In the present study, the degree of HBV DNA level reduction and virological responses did not differ significantly between the groups. Creatinine levels tended to be lower in the L-dT + ADV group after 52 weeks of treatment, but there was no significant difference from the LMV + ADV group. Therefore, L-dT + ADV therapy showed no advantages concerning virological response or renal function and carried a risk of muscle-related problems.

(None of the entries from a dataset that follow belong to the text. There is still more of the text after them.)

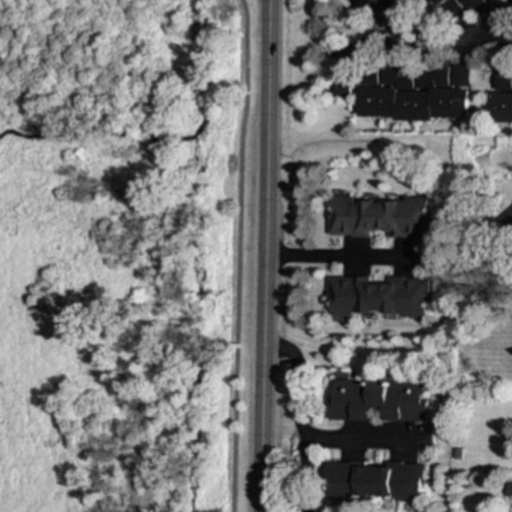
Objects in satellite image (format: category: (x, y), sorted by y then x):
building: (464, 2)
building: (463, 3)
road: (474, 45)
building: (463, 73)
building: (463, 74)
building: (434, 75)
building: (435, 76)
building: (504, 78)
building: (504, 78)
building: (344, 89)
building: (345, 89)
building: (414, 99)
building: (414, 99)
building: (504, 107)
building: (504, 108)
building: (382, 217)
building: (508, 217)
building: (508, 218)
park: (125, 254)
road: (236, 255)
road: (263, 256)
road: (340, 256)
building: (382, 296)
building: (380, 400)
building: (381, 400)
road: (301, 416)
road: (366, 440)
building: (377, 481)
building: (378, 482)
building: (510, 491)
building: (510, 494)
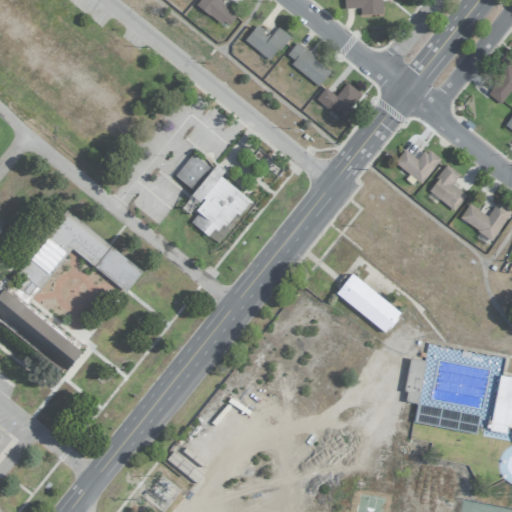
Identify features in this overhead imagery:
building: (362, 6)
building: (215, 11)
building: (264, 41)
road: (344, 46)
building: (305, 64)
road: (80, 67)
building: (500, 82)
road: (211, 93)
building: (337, 100)
building: (508, 122)
road: (456, 135)
road: (163, 140)
road: (14, 152)
building: (415, 164)
building: (445, 188)
building: (208, 195)
building: (187, 204)
road: (116, 206)
building: (484, 219)
building: (82, 251)
airport: (255, 255)
road: (271, 257)
building: (365, 303)
building: (35, 321)
building: (412, 379)
building: (501, 404)
building: (444, 418)
road: (46, 438)
building: (2, 440)
road: (15, 447)
road: (1, 510)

This study is the first randomized controlled trial to evaluate the effect of L-dT and ADV combination therapy on LMV-resistant CHB. The major limitation of the present study would be the small number of patients, which limited the study's strength. Despite such a limitation due to the nature of a pilot study, the results showed that L-dT and ADV did not exhibit a better effect than LMV and ADV combination therapy and that side effects such as elevated CPK levels were observed. At the same time, there were no significant muscle-related symptoms that required discontinuation of therapy. However, both rescue regimens are not the current first-line treatment options in the current international guidelines. The recommended antiviral agents, which had excellent efficacy and high genetic barriers, such as ETV, TDF, and tenofovir alafenamide, were widely available in most countries. This is another major limitation of the present study. However, LMV, ADV, and L-dT are still being produced and prescribed to some CHB patients. Hence, both regimens can only be considered in limited situations of tenofovir unavailability.

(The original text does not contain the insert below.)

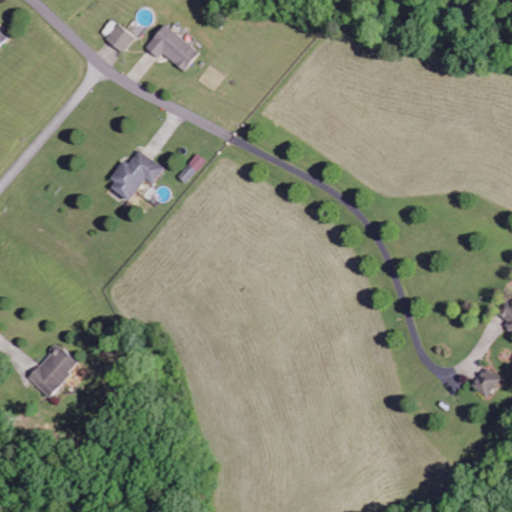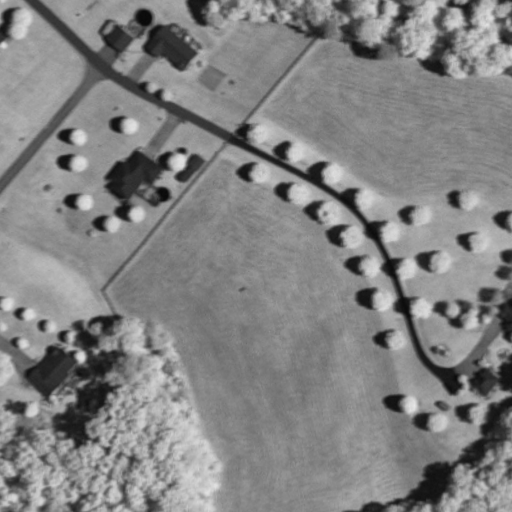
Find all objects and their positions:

In summary, the combination of L-dT and ADV showed no significant differences from the combination of LMV and ADV concerning HBV DNA reduction, virological response, viral breakthrough rate, and serologic and biochemical response rates at 52 weeks of LMV-resistant CHB treatment. Conversely, the level of muscle enzymes, such as CPK, increased more in the L-dT + ADV group.
In conclusion, the combination of L-dT and ADV for the treatment of LMV-resistant CHB showed no clinical benefit over the combination of LMV and ADV, and the additional monitoring of CPK levels was considered necessary during combination therapy with L-dT and ADV. Hence, combining LMV and ADV for LMV-resistant CHB patients in regions with unavailable tenofovir would be more appropriate.